I had the grace, pleasure, and good fortune to live, eat, and pray among Christian Brothers one summer and though they gave me grief about being "clerical" I was impressed by the dedication of lay men to the education of youth and to creating a community that did so. Their dedication to educating the whole person not just in religious matters but in growth of spirit, mind, and body goes directly to the Catholic teachings on formation.
They also made a mean martini.
I'm not sure I can attribute the latter to John, but definitely the former. My own feelings about being a teacher and catechist were influenced by these men and their founder.
John Baptist, help us to instruct others with kindness and compassion and to teach as Christ taught.

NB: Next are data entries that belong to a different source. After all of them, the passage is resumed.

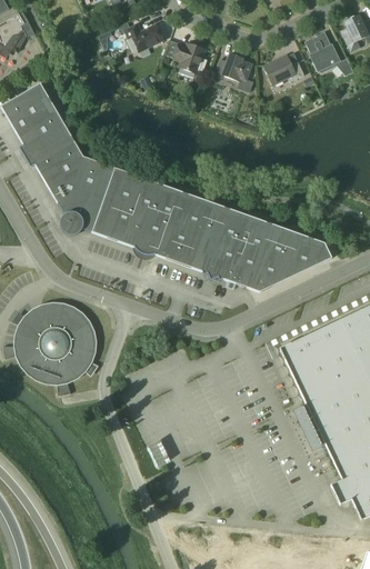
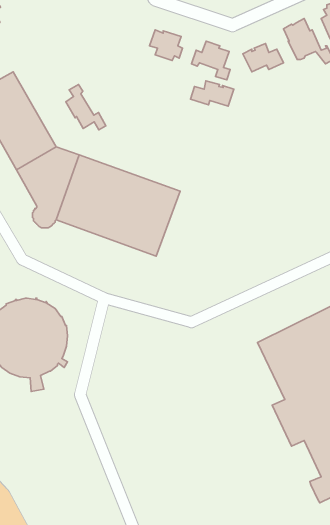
building: [124,22,163,50] -> none
building: none -> [190,81,234,106]
building: none -> [66,85,106,130]
building: [180,199,331,290] -> none

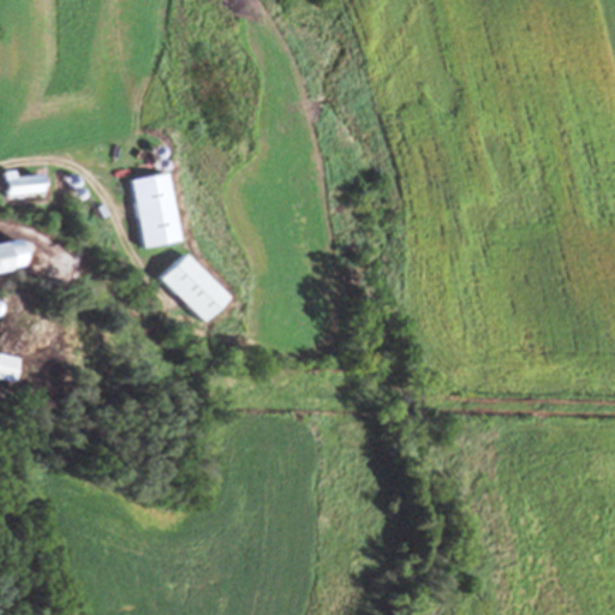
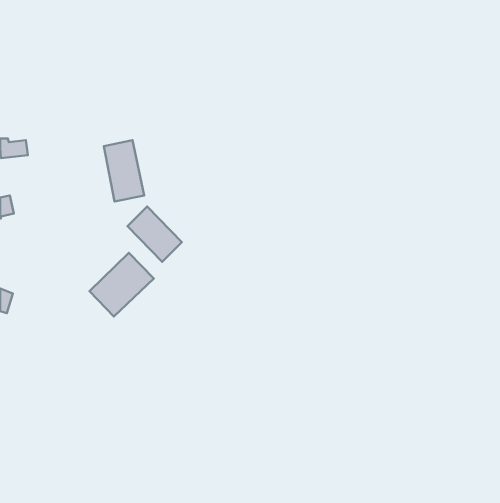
building: none -> [90,253,154,316]

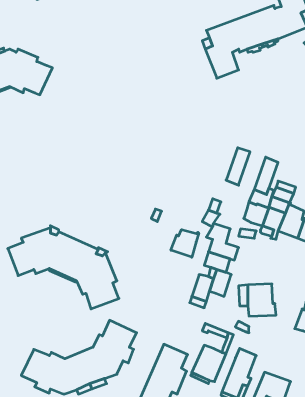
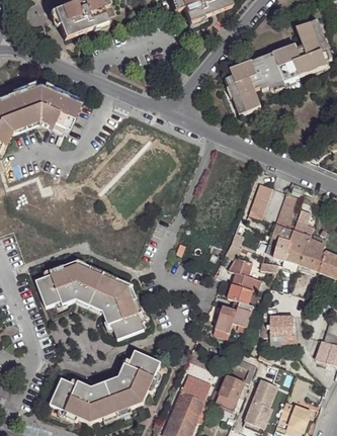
building: [171,230,199,257] -> none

Since you are ambassadors and ministers of Jesus Christ in the work that you do, you must act as representing Jesus Christ himself. He wants your disciples to see him in you and receive your teaching as if he were teaching them. They must be convinced that the truth of Jesus Christ comes from your mouth, that it is only in his name that you teach, that he has given you authority over them. They are a letter which Christ dictates to you, which you write each day in their hearts, not with ink, but by the Spirit of the living God. For the Spirit acts in you and by you through the power of Jesus Christ. ...Your zeal for the children under your guidance would be very imperfect, if you expressed it only in teaching them; it will only become perfect if you practice yourself what you are teaching them. Example makes a much greater impression on the mind and heart than words. This is especially true of children, since they do not yet have sufficient capacity for reflection, and ordinarily model themselves on the example of their teachers. They are led more readily to do what they see done for them than to carry out what they hear told to them, particularly when the words they hear are not in harmony with the actions they see.